Since Saluda Trail began piloting a new grading policy that allows students to re-take tests so long as they first re-learn the material, things have changed.
When most of her class scores below 85 percent on a test, Madden re-teaches the lesson before giving the test again. When just a few students fall under 85, they get extra practice and tutoring before they re-take the test.
"I'm seeing the light bulbs come on for these kids," Madden said. "I see value in my work now that I haven't seen."
Madden was one of several teachers who shared thoughts at a Monday school board meeting about a yearlong effort in which a group of 40 teachers has been exploring how to standardize grading across the district's five middle schools and three high schools.
It's a "work in progress" that district officials don't expect to recommend for board approval any time soon.
The teacher committee drafted rules that Saluda Trail is testing along with South Pointe High. Based on results at those campuses and feedback from teachers and parents, district leaders expect to write a new grading policy, on which the school board eventually would vote. The draft rules emphasize "mastery" learning, which stresses understanding content and moves away from penalizing students for taking longer to learn.
Teachers at Monday's meeting elaborated on the components:
Let all students re-take tests, so long as they re-learn the material first. Cheaters too, but they're docked 20 percent and a written administrative referral. That doesn't apply to standardized tests such as the PASS and the SAT.
The premise is simple: A teacher's job is to educate students, who take tests to show how much they learned. If a test grade shows they haven't mastered the lesson, then re-teach them and test them again. If they prove they learned, give them credit.
Homework can account for up to 10 percent of a student's final grade.
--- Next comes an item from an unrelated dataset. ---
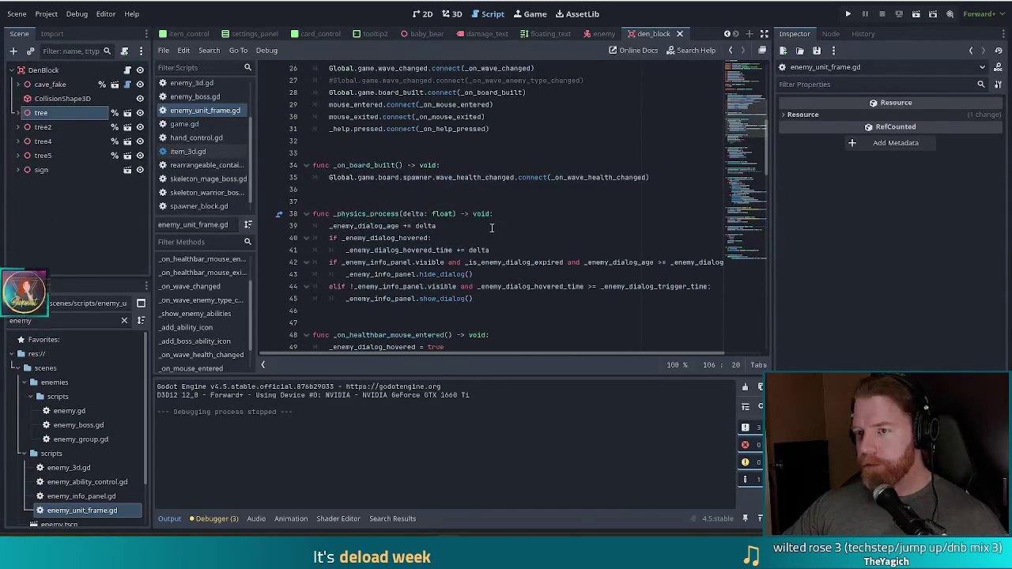
scroll(491, 213, up, 3)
Eliminate zero. Under the draft rules, the lowest a student can score on an assignment, even if he doesn't turn it in, is 40 out of 100. A score of 69 or below is an 'F.'
The idea is to stress learning over grades, ensuring success is never so far out of a student's reach that she gives up.
While, critics counter that it waters down education and sets up students for future failure, when poor performance could cost a job, Director of Secondary Education Sheila Huckabee said that report card grades are often rounded to 61 or 50. Giving students who put forth no effort a 40 is actually tougher on them, she said.
School board members said they have been receiving complaints from parents, worried the new rules are unfair, and teachers concerned that they won't be able to keep up with so many re-tests.
Officials said they plan to consider those concerns and others as they tweak the draft rules.
Superintendent Lynn Moody said the effort makes for a contentious but constructive debate.
"This is really about people's core values of teaching and learning, not just grading," she said.
Moody wants to gain support for the idea before asking the school board to vote on changing the grading policy.
"We're trying to build momentum and buy-in," Huckabee said.
In January, the seven-member school board will appoint two members to join the grading policy committee.
School board member Jane Sharp has already volunteered.